- _Exercise instructions_
Copy the data below word for word, leaving out the pictures.

****

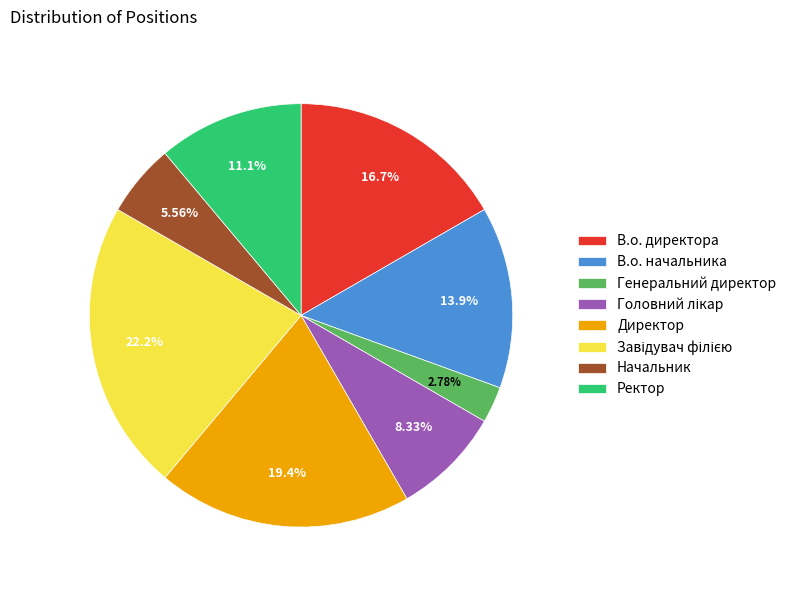

Does В.о. директора account for over 50% of the chart?

No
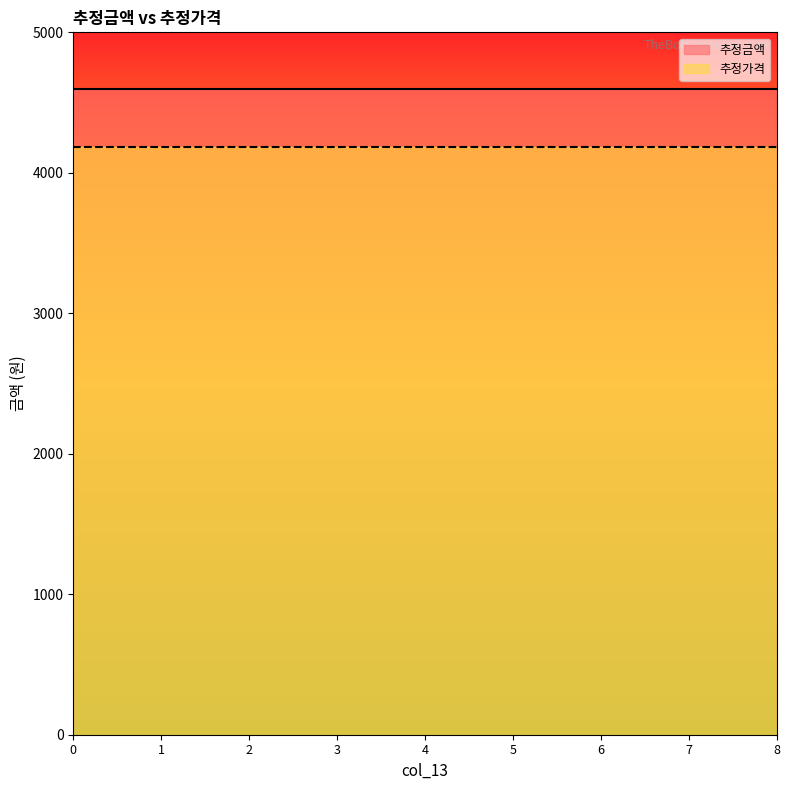

List the series in order of their peak value, lowest first.

추정가격, 추정금액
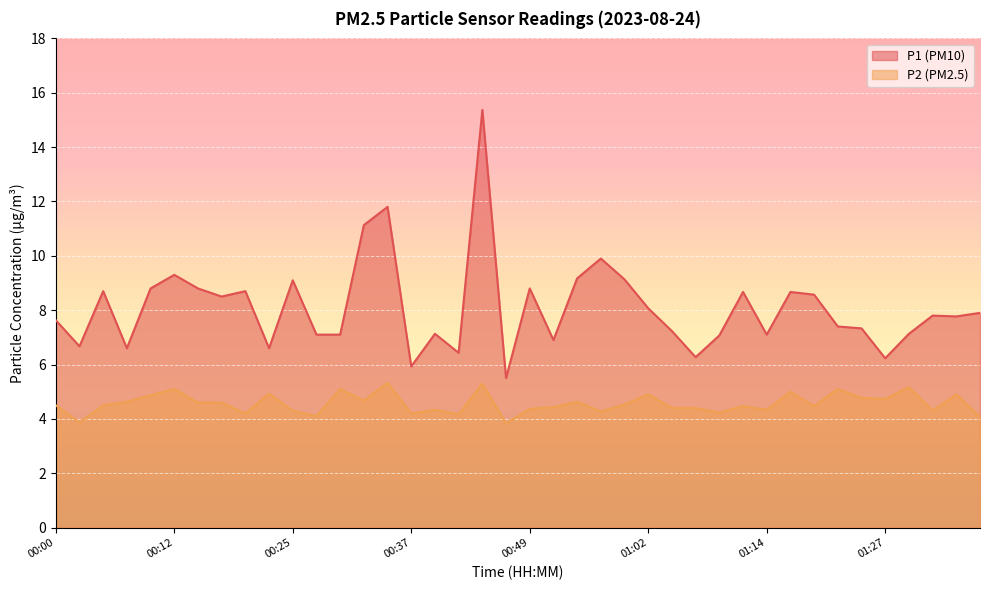

What position from the left is 01:22?

34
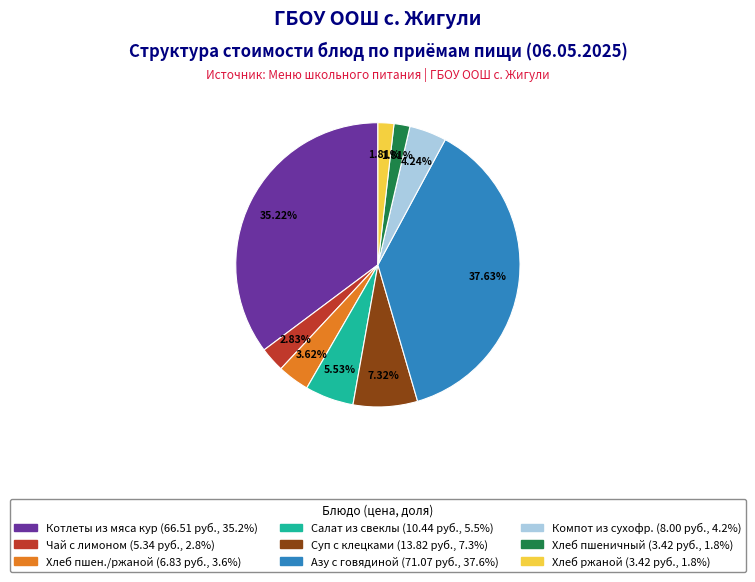

Is there a majority slice in this chart?

No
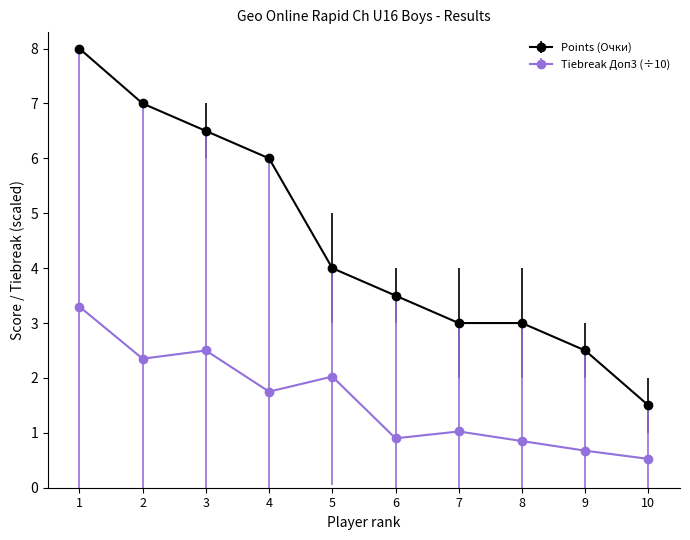

What is the value of the Points (Очки) point at the 6th from the left?

3.5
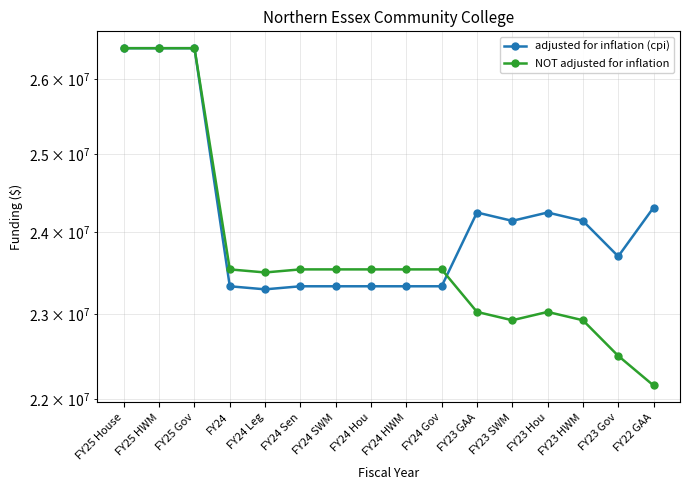

What is the difference between the second highest and second lowest values in the NOT adjusted for inflation series?

3914727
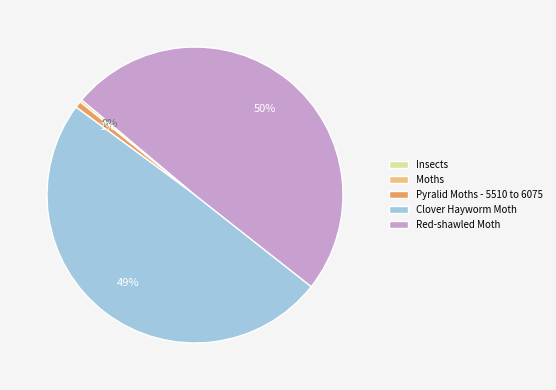

To the nearest percent, what is the difference between the largest and smallest slice percentages?

50%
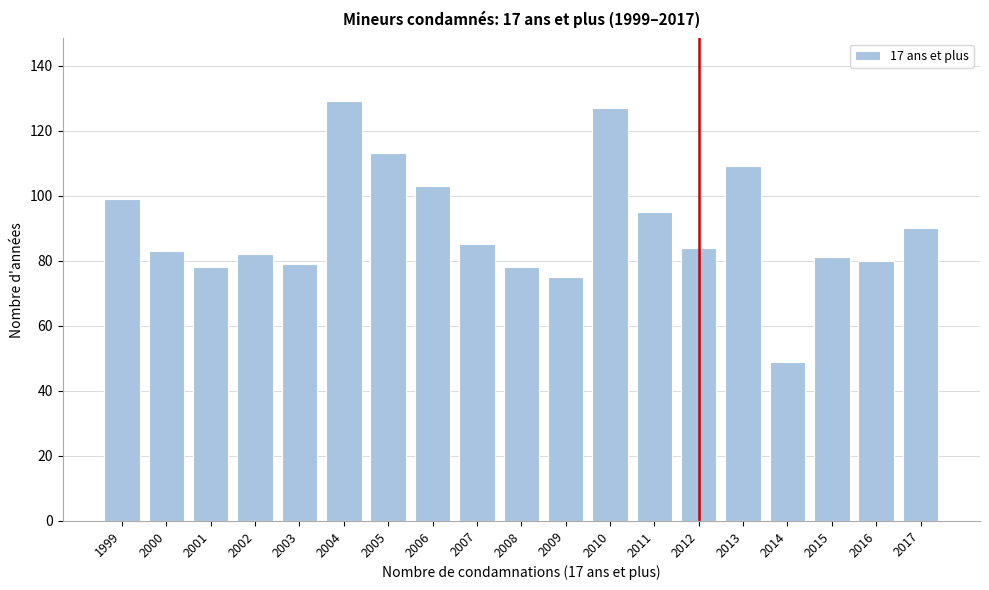

Reading left to right, what are all the values shown in this chart?

1999=99	2000=83	2001=78	2002=82	2003=79	2004=129	2005=113	2006=103	2007=85	2008=78	2009=75	2010=127	2011=95	2012=84	2013=109	2014=49	2015=81	2016=80	2017=90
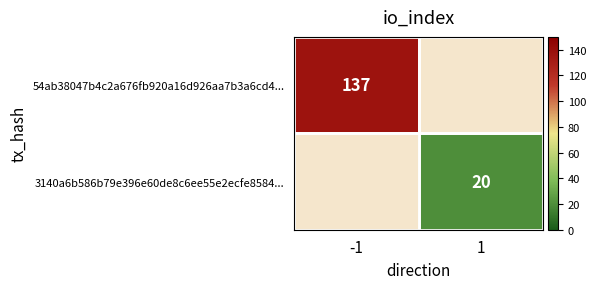

Is it true that 54ab38047b4c2a676fb920a16d926aa7b3a6cd4... equals 137 at -1?

True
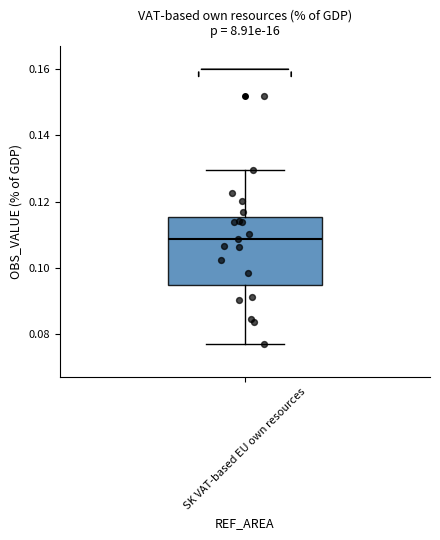

Transcribe this box plot: give where the median line is, the range the box spans, and where the two whiskers end, as read against the y-axis. The values are not printed on the chart, so give them approximately, as read against the axis.

median 0.108, box 0.094 to 0.116, whiskers 0.078 to 0.130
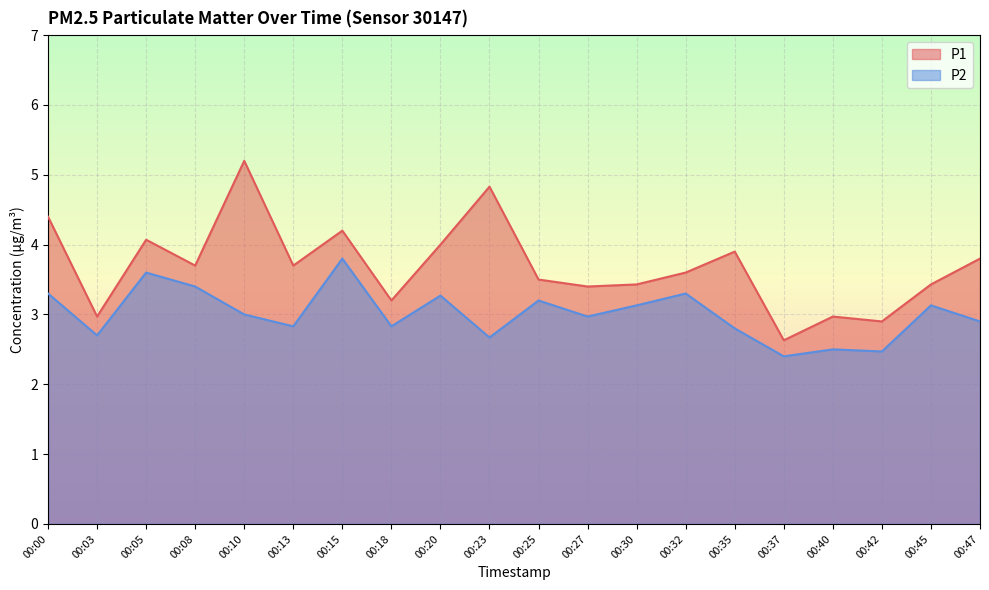

At how many categories does at least one series exceed 3?

16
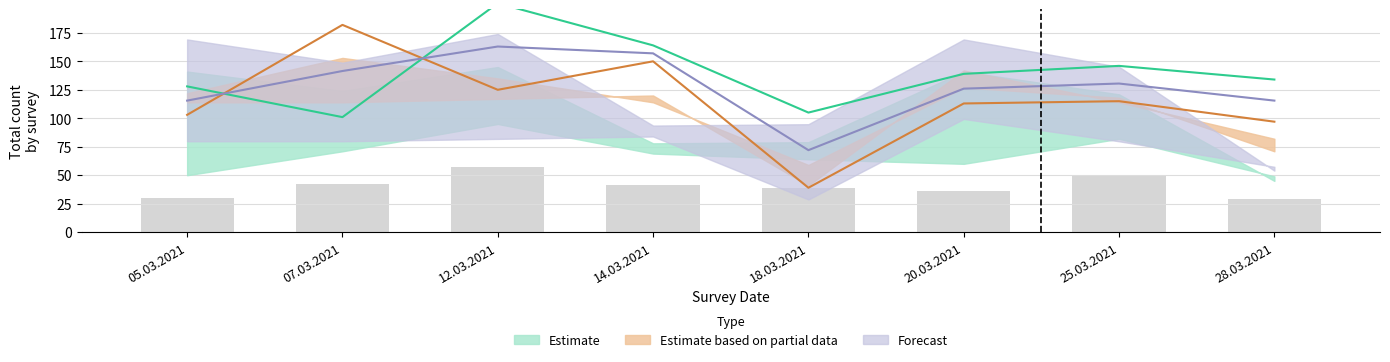

The value of Total_GAR1 at 28.03.2021 is 97.0. True or false?

True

****

- _Answer for this exercise_
Does В.о. директора account for over 50% of the chart?

No

List the series in order of their peak value, lowest first.

추정가격, 추정금액

What position from the left is 01:22?

34

Is there a majority slice in this chart?

No

What is the value of the Points (Очки) point at the 6th from the left?

3.5

What is the difference between the second highest and second lowest values in the NOT adjusted for inflation series?

3914727

To the nearest percent, what is the difference between the largest and smallest slice percentages?

50%

Reading left to right, what are all the values shown in this chart?

1999=99	2000=83	2001=78	2002=82	2003=79	2004=129	2005=113	2006=103	2007=85	2008=78	2009=75	2010=127	2011=95	2012=84	2013=109	2014=49	2015=81	2016=80	2017=90

Is it true that 54ab38047b4c2a676fb920a16d926aa7b3a6cd4... equals 137 at -1?

True

Transcribe this box plot: give where the median line is, the range the box spans, and where the two whiskers end, as read against the y-axis. The values are not printed on the chart, so give them approximately, as read against the axis.

median 0.108, box 0.094 to 0.116, whiskers 0.078 to 0.130

At how many categories does at least one series exceed 3?

16

The value of Total_GAR1 at 28.03.2021 is 97.0. True or false?

True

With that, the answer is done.